Celles-ci devraient pourtant être substantielles : la CE pourrait proposer un ensemble d’allègements considérables des formalités et contrôles douaniers, en particulier sur les produits venus de Grande-Bretagne voués à rester en Irlande du Nord. Bruxelles ne ménage pas ses efforts pour trouver des solutions pérennes aux perturbations causées par les charges administratives induites par le protocole dans l’approvisionnement de marchandises vers la province. Des propositions qui pourraient tout au moins faire office de base de négociation.

Ce n’est en tout cas pas à ce stade l’avis du gouvernement de Boris Johnson, dont les priorités sont d’une toute autre nature. La principale exigence de David Frost : retirer à la Cour de justice de l’Union européenne (CJUE) son rôle dans le processus d’arbitrage en Irlande du Nord. Une demande à laquelle la CE a toujours exclu d’accéder qui est largement perçue comme une posture politique à Bruxelles. Et qui peut surtout faire douter de la bonne volonté de Londres, comme l’expliquait lundi le ministre irlandais des Affaires étrangères. « La vérité, c’est qu’ils savent que l’Union européenne ne peut pas bouger sur ce point, et ils le demandent quand même (…) Chaque fois que l’UE avance de nouvelles propositions pour essayer de régler les problèmes, celles-ci sont rejetées avant même leur publication. Cette fois c’est encore plus sérieux. (…), s’est alarmé Simon Coveney. Cette nouvelle ligne rouge, personne en Irlande du Nord ne la réclame ».

Le spectre d’une guerre commerciale

L’entêtement du gouvernement britannique fait craindre une dangereuse escalade des tensions ces prochaines semaines dont le risque serait de déclencher une guerre commerciale entre les deux blocs. A en croire Politico, Londres projetterait ainsi d’activer l’article 16 du protocole d’ici Noël, lequel permet à chacune des parties, en cas de « sérieuses difficultés économiques, sociétales ou environnementales susceptibles de persister ou de flux commerciaux détournés » de suspendre la mise en œuvre de tout ou partie de ses dispositions. L’option serait « soutenue par les membres les plus modérés du gouvernement Johnson », indique le média américain.

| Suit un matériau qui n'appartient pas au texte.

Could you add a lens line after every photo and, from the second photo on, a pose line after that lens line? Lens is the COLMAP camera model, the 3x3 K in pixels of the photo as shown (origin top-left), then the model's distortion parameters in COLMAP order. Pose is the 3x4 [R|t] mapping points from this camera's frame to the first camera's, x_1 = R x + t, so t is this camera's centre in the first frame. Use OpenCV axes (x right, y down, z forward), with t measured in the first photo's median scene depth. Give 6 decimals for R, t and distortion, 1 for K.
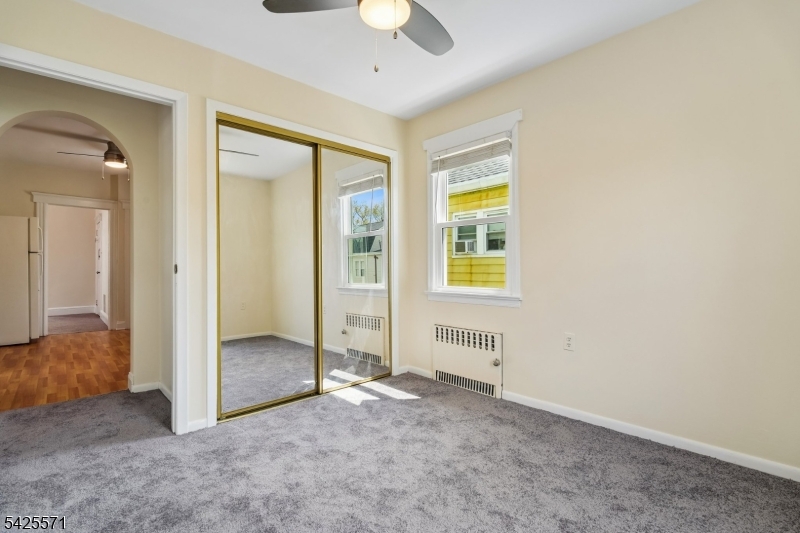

Une telle décision autoriserait alors l’UE à prendre des mesures de rétorsions « proportionnées », telles que l’instauration de taxes ou de quotas. « Plusieurs Etats membres ont demandé à la Commission de se préparer à toutes les éventualités. Nous le serons », a prévenu la semaine dernière le vice-président de la CE Maros Sefcovic.

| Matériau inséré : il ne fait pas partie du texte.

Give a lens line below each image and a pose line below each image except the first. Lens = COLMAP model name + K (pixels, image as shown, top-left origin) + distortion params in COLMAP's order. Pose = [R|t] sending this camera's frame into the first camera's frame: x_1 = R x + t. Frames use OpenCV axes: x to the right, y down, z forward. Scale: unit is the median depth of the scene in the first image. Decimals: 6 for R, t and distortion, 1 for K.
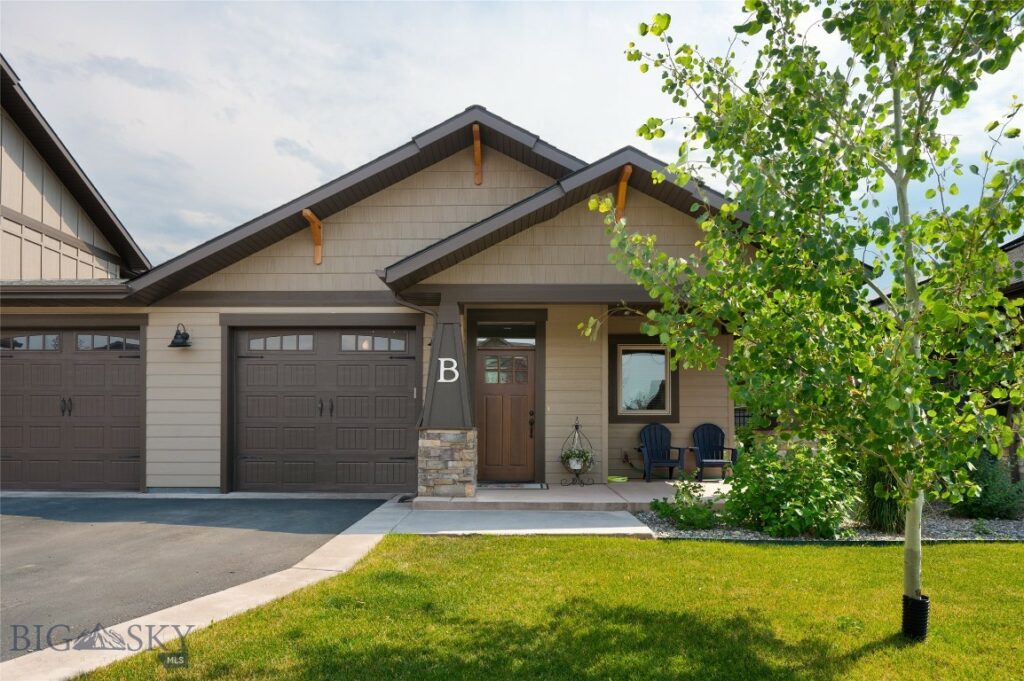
lens RADIAL K [[648.5, 0, 513.5], [0, 648.5, 427.4], [0, 0, 1]] dist [-0.001264, 0.000837]
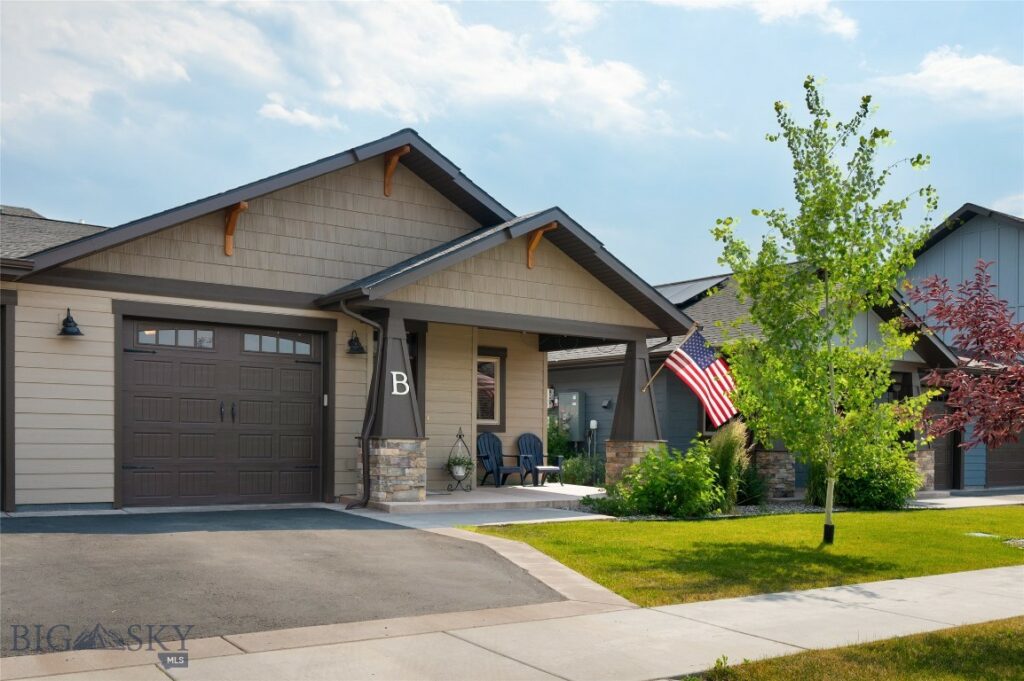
lens RADIAL K [[983.5, 0, 551.0], [0, 983.5, 453.8], [0, 0, 1]] dist [0.006107, 0.002309]
pose [[0.797132, 0.000347, 0.603805, -0.776345], [-0.019055, 0.999516, 0.024582, -0.014997], [-0.603504, -0.031101, 0.796753, -0.388650]]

Ce scénario noir n’a toutefois rien d’inéluctable, comme l’explique Elvire Fabry de l’Institut Jacques Delors. « A court terme, Londres tire plus de bénéfices politiques en agitant cette menace qu’en la mettant à exécution. Cette attitude consistant à blâmer l’UE sert de diversion alors que la réduction des échanges à la frontière nord-irlandaise n’est qu’un reflet des coûts économiques plus larges du Brexit, qui deviennent chaque jour plus évidents », analyse la chercheuse. « Mais le gouvernement britannique reste sur une logique de chantage qui rappelle la menace du ‘no deal’. Faire voler en éclat de cette manière ce protocole que Boris Johnson a lui-même signé aurait, au-delà de sa relation avec l’UE, des conséquences désastreuses pour l’image du Royaume-Uni à l’international. Boris Johnson qui compte beaucoup sur un rapprochement avec les Etats-Unis devrait en particulier être réceptif à la pression mise par Joe Biden pour qu’un accord soit trouvé rapidement avec l’UE », conclut cette spécialiste du Brexit et des relations commerciales de l’UE.